VW’s ID.Buzz Cargo Won’t Be Offered in Canada, Because of Something to Do with… Chickens
After much waiting and much teasing, Volkswagen last week finally presented its ID.Buzz. The all-electric modern microbus will be marketed here in 2024, though only in its stretched-wheelbase incarnation.
A short-wheelbase version will be offered elsewhere, as will a commercial van variant. But why would VW keep the ID.Buzz Cargo version from our market? It doesn’t seem logical. There are actually several reasons for the decision. For one thing, Volkswagen doesn't have as developed a commercial sales division as some of its competitors in North America (and as its own in Europe).
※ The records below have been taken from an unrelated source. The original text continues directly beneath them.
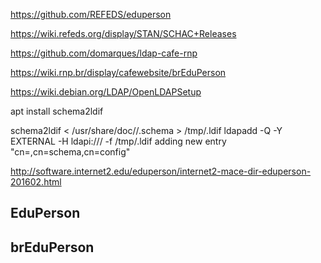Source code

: 

https://github.com/REFEDS/eduperson

https://wiki.refeds.org/display/STAN/SCHAC+Releases

https://github.com/domarques/ldap-cafe-rnp

https://wiki.rnp.br/display/cafewebsite/brEduPerson



https://wiki.debian.org/LDAP/OpenLDAPSetup

apt install schema2ldif

schema2ldif < /usr/share/doc/<package>/<xyz>.schema > /tmp/<xyz>.ldif
ldapadd -Q -Y EXTERNAL -H ldapi:/// -f /tmp/<xyz>.ldif 
adding new entry "cn=<xyz>,cn=schema,cn=config"
  

http://software.internet2.edu/eduperson/internet2-mace-dir-eduperson-201602.html

## EduPerson

## brEduPerson
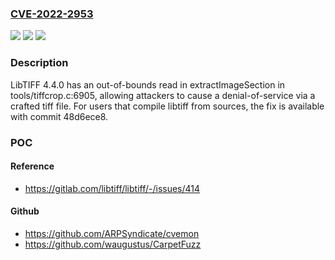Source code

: ### [CVE-2022-2953](https://cve.mitre.org/cgi-bin/cvename.cgi?name=CVE-2022-2953)
![](https://img.shields.io/static/v1?label=Product&message=libtiff&color=blue)
![](https://img.shields.io/static/v1?label=Version&message=n%2Fa&color=blue)
![](https://img.shields.io/static/v1?label=Vulnerability&message=Out-of-bounds%20read%20in%20libtiff&color=brighgreen)

### Description

LibTIFF 4.4.0 has an out-of-bounds read in extractImageSection in tools/tiffcrop.c:6905, allowing attackers to cause a denial-of-service via a crafted tiff file. For users that compile libtiff from sources, the fix is available with commit 48d6ece8.

### POC

#### Reference
- https://gitlab.com/libtiff/libtiff/-/issues/414

#### Github
- https://github.com/ARPSyndicate/cvemon
- https://github.com/waugustus/CarpetFuzz


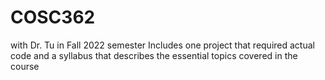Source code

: # COSC362
with Dr. Tu in Fall 2022 semester
Includes one project that required actual code and a syllabus that describes the essential topics covered in the course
But above all, the decision is dictated by legislation passed way back in 1963 and 1964.
That’s right, we’re talking about the infamous Chicken Tax.
That, in case you’re wondering, is a 25-percent tariff levied by the U.S. on vehicles classified as light trucks and built outside the United States. This tax was imposed by American legislators on several foreign products in retaliation for a tax levied at the time by France and West Germany on imported American chickens. Originally, the U.S.’s tariff was aimed at several products; the inclusion of vehicles in the list of restricted items was intended as a blow to Volkswagen, which had exported some 250,000 vehicles to the United States in 1963.